* TEXTE PROPOSÉ
* * *

Désirant pallier le risque de "sous-information" de la caution, le législateur a imposé, par le truchement de l'article L. 313-22 du Code monétaire et financier (N° Lexbase : L2923G97), une obligation d'information annuelle par la banque garantie : la caution doit à tout moment être consciente de l'existence de son engagement, de sa portée réelle, de ses possibilités de résiliation. Cette obligation d'information s'applique plus particulièrement en cas de cautionnement d'un découvert de compte courant professionnel, hypothèse soulevée par l'arrêt de la Chambre commerciale de la Cour de cassation en date du 10 janvier 2012.
En l'espèce, un gérant s'est rendu caution solidaire de deux ouvertures de crédit en compte courant pour la société qu'il dirige. Ladite société ayant été mise en liquidation judiciaire, la banque a assigné le gérant en exécution de son engagement de caution. De façon classique, ce dernier s'est défendu en invoquant l'inexécution par la banque de l'obligation annuelle d'information telle que prévue par l'article L. 313-22 du Code monétaire et financier. Les juges du fond ont considéré que la banque était déchue du droit aux intérêts pour la seule période du 31 mars 2000 au 15 mars 2001 et a débouté la caution pour le surplus. Le raisonnement de la cour d'appel (CA Colmar, 10 juin 2010) est ici confirmé : s'agissant d'un découvert en compte courant, l'information annuelle relative au principal et aux intérêts doit comprendre uniquement le montant de l'autorisation de découvert, le solde du compte arrêté au 31 décembre de l'année précédente et le taux de l'intérêt applicable à cette date. A contrario, à la suite de la liquidation de la société et à la clôture du compte, les informations postérieures doivent distinguer le principal, les intérêts et les accessoires. Respectant ces principes, la cour d'appel a pu faire une exacte application de l'article L. 313-22. L'arrêt de la Chambre commerciale du 10 janvier 2012 est intéressant à plus d'un titre : il aborde la question du contenu de l'information annuelle de la caution de compte courant, mettant en exergue ses particularismes (I) ; il détaille les conditions de régularité de l'information produite, confirmant la sanction prononcée (II).

* * *

* DONNÉES FOURNIES
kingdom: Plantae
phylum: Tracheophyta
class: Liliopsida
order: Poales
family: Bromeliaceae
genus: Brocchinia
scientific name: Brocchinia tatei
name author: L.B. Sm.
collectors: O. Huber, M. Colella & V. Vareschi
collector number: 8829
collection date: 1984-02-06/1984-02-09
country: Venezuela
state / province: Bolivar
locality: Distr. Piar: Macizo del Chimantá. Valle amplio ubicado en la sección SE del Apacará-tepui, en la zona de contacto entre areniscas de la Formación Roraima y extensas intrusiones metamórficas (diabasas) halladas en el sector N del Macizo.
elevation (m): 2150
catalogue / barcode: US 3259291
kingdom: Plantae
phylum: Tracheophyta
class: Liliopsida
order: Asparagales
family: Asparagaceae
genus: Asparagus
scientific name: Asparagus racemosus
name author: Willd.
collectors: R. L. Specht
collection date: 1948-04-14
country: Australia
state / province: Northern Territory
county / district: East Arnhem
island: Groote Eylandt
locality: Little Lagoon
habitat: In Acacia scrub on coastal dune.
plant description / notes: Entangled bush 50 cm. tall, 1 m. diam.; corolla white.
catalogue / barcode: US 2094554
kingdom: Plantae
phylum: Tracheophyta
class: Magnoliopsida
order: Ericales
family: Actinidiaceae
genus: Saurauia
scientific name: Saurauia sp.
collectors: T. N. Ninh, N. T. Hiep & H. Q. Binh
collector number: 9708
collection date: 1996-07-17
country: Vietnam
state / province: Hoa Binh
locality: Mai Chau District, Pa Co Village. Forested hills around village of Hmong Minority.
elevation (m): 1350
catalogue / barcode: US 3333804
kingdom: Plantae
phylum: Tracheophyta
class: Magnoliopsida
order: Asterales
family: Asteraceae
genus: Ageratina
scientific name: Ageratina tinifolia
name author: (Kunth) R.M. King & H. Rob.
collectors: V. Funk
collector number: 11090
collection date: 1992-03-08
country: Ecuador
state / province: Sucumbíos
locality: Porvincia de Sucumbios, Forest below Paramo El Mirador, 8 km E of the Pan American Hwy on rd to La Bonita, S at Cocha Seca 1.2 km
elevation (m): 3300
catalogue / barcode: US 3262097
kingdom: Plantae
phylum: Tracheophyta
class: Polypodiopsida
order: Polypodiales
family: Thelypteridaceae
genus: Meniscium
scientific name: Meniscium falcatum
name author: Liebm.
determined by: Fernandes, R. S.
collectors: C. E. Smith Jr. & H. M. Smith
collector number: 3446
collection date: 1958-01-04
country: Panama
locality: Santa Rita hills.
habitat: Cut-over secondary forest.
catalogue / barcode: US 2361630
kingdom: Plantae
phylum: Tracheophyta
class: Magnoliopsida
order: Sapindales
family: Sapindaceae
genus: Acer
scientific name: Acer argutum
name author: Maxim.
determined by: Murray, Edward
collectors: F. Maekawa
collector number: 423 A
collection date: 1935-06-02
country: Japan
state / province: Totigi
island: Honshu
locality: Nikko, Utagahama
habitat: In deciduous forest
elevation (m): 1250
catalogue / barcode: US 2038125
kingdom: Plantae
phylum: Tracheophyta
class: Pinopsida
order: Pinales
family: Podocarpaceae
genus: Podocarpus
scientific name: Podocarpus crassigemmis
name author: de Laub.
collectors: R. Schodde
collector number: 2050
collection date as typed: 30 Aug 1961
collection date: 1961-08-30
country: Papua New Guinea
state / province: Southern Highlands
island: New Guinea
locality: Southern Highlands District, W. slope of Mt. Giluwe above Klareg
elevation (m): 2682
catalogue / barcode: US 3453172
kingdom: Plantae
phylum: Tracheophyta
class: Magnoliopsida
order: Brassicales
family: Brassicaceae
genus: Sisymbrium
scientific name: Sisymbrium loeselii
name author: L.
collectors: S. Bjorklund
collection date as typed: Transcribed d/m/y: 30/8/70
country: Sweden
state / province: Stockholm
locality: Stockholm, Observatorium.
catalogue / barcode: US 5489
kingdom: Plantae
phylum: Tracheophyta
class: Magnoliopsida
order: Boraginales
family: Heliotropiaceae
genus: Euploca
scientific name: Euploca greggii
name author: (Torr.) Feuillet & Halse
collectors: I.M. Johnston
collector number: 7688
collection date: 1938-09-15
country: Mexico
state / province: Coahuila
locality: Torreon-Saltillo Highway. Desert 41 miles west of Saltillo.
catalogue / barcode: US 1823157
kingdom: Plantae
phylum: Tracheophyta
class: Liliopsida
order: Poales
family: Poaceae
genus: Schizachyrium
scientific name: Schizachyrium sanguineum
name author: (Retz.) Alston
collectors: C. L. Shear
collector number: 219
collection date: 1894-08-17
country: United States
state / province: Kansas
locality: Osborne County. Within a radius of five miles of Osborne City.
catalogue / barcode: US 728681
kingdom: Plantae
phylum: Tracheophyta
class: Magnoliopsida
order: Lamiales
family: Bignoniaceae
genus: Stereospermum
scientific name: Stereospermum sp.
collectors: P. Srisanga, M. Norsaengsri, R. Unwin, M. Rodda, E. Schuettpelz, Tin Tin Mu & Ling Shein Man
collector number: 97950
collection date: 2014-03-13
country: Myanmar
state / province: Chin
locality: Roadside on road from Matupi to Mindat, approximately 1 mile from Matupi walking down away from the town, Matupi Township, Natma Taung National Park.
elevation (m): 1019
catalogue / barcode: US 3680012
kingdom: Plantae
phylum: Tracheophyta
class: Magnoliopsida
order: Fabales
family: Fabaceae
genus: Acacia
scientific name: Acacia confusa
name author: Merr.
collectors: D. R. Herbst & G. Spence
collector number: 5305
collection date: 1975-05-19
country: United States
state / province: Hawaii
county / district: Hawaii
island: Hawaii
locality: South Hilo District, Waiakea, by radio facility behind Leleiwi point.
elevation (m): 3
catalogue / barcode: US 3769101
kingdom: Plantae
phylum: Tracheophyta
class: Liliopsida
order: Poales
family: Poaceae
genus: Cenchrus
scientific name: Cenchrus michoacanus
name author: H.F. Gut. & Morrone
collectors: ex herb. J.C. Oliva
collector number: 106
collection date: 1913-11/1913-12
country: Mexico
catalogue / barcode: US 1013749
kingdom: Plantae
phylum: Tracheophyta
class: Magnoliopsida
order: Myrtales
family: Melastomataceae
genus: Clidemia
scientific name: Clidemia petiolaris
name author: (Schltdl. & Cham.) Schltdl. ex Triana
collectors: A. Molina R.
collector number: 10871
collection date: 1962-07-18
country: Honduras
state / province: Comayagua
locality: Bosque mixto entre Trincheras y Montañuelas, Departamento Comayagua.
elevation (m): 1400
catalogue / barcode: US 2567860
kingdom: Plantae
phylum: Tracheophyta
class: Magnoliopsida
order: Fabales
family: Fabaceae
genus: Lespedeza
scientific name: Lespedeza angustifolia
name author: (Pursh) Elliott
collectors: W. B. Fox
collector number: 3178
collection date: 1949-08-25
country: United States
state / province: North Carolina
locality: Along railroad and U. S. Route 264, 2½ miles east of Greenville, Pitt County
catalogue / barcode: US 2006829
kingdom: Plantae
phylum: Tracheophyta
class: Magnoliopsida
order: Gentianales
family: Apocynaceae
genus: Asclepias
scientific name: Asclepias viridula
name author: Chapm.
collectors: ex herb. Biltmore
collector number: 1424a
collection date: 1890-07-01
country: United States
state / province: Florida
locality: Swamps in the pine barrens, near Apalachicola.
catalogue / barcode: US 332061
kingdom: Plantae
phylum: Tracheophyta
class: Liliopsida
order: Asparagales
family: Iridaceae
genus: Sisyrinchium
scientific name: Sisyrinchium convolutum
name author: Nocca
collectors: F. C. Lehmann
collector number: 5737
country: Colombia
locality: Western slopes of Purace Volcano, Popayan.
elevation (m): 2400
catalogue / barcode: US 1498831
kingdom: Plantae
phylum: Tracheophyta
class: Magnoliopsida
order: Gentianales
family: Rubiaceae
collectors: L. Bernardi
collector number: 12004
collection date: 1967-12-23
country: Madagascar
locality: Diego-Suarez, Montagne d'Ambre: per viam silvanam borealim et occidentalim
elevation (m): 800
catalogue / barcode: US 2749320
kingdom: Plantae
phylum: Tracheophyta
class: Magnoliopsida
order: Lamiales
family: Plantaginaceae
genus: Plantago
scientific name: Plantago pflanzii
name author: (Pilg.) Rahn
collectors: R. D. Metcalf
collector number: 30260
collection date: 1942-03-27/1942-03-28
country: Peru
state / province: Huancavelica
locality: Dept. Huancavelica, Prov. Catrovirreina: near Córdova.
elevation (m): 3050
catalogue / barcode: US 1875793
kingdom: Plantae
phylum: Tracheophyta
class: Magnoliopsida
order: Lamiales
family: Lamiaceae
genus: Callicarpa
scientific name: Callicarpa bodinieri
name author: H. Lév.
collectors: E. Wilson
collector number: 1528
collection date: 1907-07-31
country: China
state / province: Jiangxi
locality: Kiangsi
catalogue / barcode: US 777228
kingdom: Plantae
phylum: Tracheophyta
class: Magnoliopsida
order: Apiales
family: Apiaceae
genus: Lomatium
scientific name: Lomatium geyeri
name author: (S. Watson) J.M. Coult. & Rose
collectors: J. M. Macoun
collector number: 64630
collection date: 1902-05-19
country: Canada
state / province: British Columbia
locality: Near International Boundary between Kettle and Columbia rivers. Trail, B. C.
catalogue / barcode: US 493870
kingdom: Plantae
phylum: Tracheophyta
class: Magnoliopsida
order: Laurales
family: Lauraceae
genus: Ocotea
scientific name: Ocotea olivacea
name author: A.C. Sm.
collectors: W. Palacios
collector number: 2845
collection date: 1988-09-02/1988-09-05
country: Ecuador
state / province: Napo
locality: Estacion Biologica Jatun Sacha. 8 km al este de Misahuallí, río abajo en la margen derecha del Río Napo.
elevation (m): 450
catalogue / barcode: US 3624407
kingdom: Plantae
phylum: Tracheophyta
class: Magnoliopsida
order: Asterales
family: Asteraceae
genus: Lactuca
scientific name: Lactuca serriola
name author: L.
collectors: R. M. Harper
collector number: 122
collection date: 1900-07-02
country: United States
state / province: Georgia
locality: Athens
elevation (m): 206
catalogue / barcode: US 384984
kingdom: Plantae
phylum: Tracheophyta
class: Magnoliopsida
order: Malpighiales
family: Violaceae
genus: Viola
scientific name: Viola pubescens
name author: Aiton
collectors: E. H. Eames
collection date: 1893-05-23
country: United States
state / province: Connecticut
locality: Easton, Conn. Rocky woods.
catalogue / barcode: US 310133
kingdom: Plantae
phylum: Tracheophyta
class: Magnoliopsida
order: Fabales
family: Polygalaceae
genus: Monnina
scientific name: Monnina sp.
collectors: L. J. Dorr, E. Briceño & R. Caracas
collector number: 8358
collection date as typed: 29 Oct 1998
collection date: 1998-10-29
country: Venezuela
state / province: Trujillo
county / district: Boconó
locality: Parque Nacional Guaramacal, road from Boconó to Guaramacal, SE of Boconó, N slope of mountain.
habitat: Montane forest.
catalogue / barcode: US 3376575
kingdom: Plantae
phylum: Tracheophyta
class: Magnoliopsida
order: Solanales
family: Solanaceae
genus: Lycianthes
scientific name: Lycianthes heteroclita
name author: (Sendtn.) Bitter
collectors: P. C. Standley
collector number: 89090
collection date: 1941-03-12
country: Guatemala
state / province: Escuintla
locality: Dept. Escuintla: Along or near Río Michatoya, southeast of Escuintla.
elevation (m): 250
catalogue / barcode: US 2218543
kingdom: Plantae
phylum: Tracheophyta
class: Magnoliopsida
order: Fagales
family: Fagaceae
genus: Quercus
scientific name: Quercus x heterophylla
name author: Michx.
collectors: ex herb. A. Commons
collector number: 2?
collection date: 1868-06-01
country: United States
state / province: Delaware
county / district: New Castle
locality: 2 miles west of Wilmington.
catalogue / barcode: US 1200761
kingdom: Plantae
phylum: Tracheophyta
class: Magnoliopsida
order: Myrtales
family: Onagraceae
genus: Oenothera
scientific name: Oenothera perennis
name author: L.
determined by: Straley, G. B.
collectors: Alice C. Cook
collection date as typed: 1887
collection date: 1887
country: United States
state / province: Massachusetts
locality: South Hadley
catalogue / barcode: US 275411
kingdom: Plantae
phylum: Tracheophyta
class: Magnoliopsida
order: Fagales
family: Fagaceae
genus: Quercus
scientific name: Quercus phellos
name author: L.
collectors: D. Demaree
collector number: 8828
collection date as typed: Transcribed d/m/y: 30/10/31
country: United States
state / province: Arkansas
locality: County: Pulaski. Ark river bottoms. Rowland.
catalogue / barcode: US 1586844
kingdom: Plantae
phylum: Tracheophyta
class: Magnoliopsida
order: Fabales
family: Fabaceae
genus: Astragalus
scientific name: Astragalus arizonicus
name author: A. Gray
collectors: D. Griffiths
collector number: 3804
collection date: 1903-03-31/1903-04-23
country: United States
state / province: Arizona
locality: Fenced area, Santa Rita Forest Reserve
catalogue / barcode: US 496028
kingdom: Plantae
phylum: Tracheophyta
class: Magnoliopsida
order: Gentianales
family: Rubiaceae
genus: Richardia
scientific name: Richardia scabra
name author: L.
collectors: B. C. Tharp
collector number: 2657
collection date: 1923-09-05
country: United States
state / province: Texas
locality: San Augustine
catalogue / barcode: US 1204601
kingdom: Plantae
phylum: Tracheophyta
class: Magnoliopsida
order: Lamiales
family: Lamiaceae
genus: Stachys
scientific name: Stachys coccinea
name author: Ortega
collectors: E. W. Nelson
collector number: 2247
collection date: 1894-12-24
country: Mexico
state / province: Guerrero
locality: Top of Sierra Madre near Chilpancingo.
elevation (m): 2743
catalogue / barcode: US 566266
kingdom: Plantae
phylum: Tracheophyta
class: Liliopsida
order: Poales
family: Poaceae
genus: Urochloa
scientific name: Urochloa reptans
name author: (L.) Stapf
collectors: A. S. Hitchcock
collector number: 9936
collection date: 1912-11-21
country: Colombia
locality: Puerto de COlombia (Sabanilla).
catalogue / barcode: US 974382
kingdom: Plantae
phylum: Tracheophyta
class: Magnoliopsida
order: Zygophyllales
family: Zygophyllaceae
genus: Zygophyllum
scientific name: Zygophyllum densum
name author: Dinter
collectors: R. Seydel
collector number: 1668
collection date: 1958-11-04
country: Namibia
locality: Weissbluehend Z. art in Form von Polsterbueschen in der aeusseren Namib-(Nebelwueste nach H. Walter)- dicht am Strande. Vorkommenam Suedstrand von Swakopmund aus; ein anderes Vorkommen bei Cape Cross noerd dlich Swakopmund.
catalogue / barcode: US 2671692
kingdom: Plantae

* * *

* CONSIGNE
Répondez aux questions suivantes à partir du texte sur l'information de la caution.
1. Quel article impose à la banque une obligation d'information annuelle de la caution ?
2. Pour quelle période les juges du fond ont-ils déclaré la banque déchue du droit aux intérêts ?
3. Dans le cas d'un découvert en compte courant, que doit comprendre l'information annuelle relative au principal et aux intérêts ?

* CORRIGÉ
1. L'article L. 313-22 du Code monétaire et financier.
2. Du 31 mars 2000 au 15 mars 2001.
3. Le montant de l'autorisation de découvert, le solde du compte arrêté au 31 décembre de l'année précédente et le taux de l'intérêt applicable à cette date.